#### [Consigne 1]
Recopiez à l'identique toutes les lignes des enregistrements qui suivent le texte, en laissant les images de côté.

··· Texte de lecture ···

Le Commerce a publié, il y a quelque temps, un roman intitulé Emmeline ; l'auteur était une femme dont heureusement nous avons oublié le nom. La phrase était large, l'idée étroite ; il y avait beaucoup de mots, peu de pensées ; les sentiments exprimés, quand ils n'étaient pas faux ou nauséabonds, étaient vagues, indécis, pleins d'une sotte tristesse sans cause et sans raison ; évidemment Emmeline fut écrit sous l'impression d'un spleen accablant. Le Commerce publie maintenant un roman de M. Alexandre Dumas, Une histoire de la Régence, pendant que le Siècle publie un roman du même auteur, intitulé les Trois Mousquetaires. Ce sont de fiers lurons que les mousquetaires tels que les fait M. Dumas ; ils entendent parfaitement la bataille et la camaraderie, quelquefois même l'amour, d'une manière assez dégourdie ; pour des hommes d'armes de M. de Tréville, le chef des gardes du roi Louis XIII, il ne faut pas trop les accuser. Mais M. Dumas, dans les colonnes du Commerce, se met encore plus à son aise ; qui peut prévoir où le torrent des idées va entraîner l'auteur ? Jusqu'à présent il est bien dissolu dans son langage et dans les faits qu'il raconte, avec le régent du jeune Louis XV, son ministre Dubois et toute la société dont ils s'entourent. A en juger par les hommes que M. Dumas a pris pour héros, nous aurons de vilaines et honteuses pages à lire.

···

#### [Consigne 2]
D'après le texte, pourquoi le critique s'attend-il à lire « de vilaines et honteuses pages » dans Une histoire de la Régence ?

··· Enregistrements ···

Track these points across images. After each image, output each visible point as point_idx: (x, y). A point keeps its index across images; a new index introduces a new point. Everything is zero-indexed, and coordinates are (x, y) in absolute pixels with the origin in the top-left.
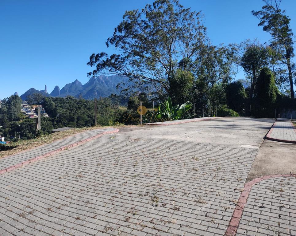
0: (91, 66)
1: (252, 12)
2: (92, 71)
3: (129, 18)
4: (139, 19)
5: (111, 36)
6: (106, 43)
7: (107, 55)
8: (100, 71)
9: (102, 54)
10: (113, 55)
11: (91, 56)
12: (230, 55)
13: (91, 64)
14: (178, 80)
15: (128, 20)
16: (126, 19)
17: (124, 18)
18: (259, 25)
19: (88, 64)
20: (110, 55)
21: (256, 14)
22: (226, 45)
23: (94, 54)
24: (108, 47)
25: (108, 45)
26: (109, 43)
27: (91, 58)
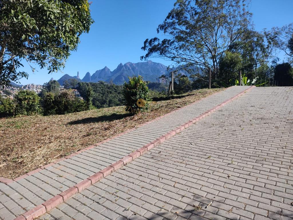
0: (144, 50)
2: (145, 55)
3: (179, 5)
4: (189, 6)
5: (162, 23)
6: (157, 29)
7: (159, 39)
8: (151, 55)
9: (155, 39)
10: (165, 40)
11: (145, 41)
13: (144, 48)
14: (229, 62)
15: (178, 8)
16: (177, 6)
17: (175, 5)
19: (142, 48)
20: (161, 40)
23: (147, 40)
24: (158, 33)
25: (158, 31)
26: (159, 29)
27: (145, 42)
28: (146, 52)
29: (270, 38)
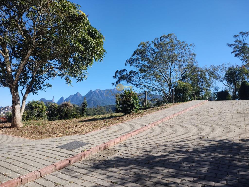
1: (227, 44)
2: (115, 83)
3: (142, 46)
4: (149, 48)
5: (129, 58)
7: (127, 71)
8: (120, 82)
9: (124, 70)
10: (131, 71)
12: (212, 74)
13: (115, 77)
14: (182, 89)
15: (141, 48)
16: (141, 47)
17: (139, 46)
18: (232, 53)
19: (113, 77)
20: (129, 71)
21: (230, 46)
22: (208, 67)
23: (118, 70)
24: (126, 66)
25: (126, 64)
26: (127, 63)
27: (116, 72)
28: (116, 80)
29: (210, 73)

···

#### [Corrigé 1]
Track these points across images. After each image, output each visible point as point_idx: (x, y). A point keeps its index across images; a new index introduces a new point. Everything is zero-indexed, and coordinates are (x, y) in absolute pixels with the origin in the top-left.
0: (91, 66)
1: (252, 12)
2: (92, 71)
3: (129, 18)
4: (139, 19)
5: (111, 36)
6: (106, 43)
7: (107, 55)
8: (100, 71)
9: (102, 54)
10: (113, 55)
11: (91, 56)
12: (230, 55)
13: (91, 64)
14: (178, 80)
15: (128, 20)
16: (126, 19)
17: (124, 18)
18: (259, 25)
19: (88, 64)
20: (110, 55)
21: (256, 14)
22: (226, 45)
23: (94, 54)
24: (108, 47)
25: (108, 45)
26: (109, 43)
27: (91, 58)
0: (144, 50)
2: (145, 55)
3: (179, 5)
4: (189, 6)
5: (162, 23)
6: (157, 29)
7: (159, 39)
8: (151, 55)
9: (155, 39)
10: (165, 40)
11: (145, 41)
13: (144, 48)
14: (229, 62)
15: (178, 8)
16: (177, 6)
17: (175, 5)
19: (142, 48)
20: (161, 40)
23: (147, 40)
24: (158, 33)
25: (158, 31)
26: (159, 29)
27: (145, 42)
28: (146, 52)
29: (270, 38)
1: (227, 44)
2: (115, 83)
3: (142, 46)
4: (149, 48)
5: (129, 58)
7: (127, 71)
8: (120, 82)
9: (124, 70)
10: (131, 71)
12: (212, 74)
13: (115, 77)
14: (182, 89)
15: (141, 48)
16: (141, 47)
17: (139, 46)
18: (232, 53)
19: (113, 77)
20: (129, 71)
21: (230, 46)
22: (208, 67)
23: (118, 70)
24: (126, 66)
25: (126, 64)
26: (127, 63)
27: (116, 72)
28: (116, 80)
29: (210, 73)

#### [Corrigé 2]
Il en juge par les hommes que M. Dumas a pris pour héros : le régent du jeune Louis XV, son ministre Dubois et toute la société dont ils s'entourent. Jusqu'à présent, l'auteur se montre déjà bien dissolu dans son langage et dans les faits qu'il raconte.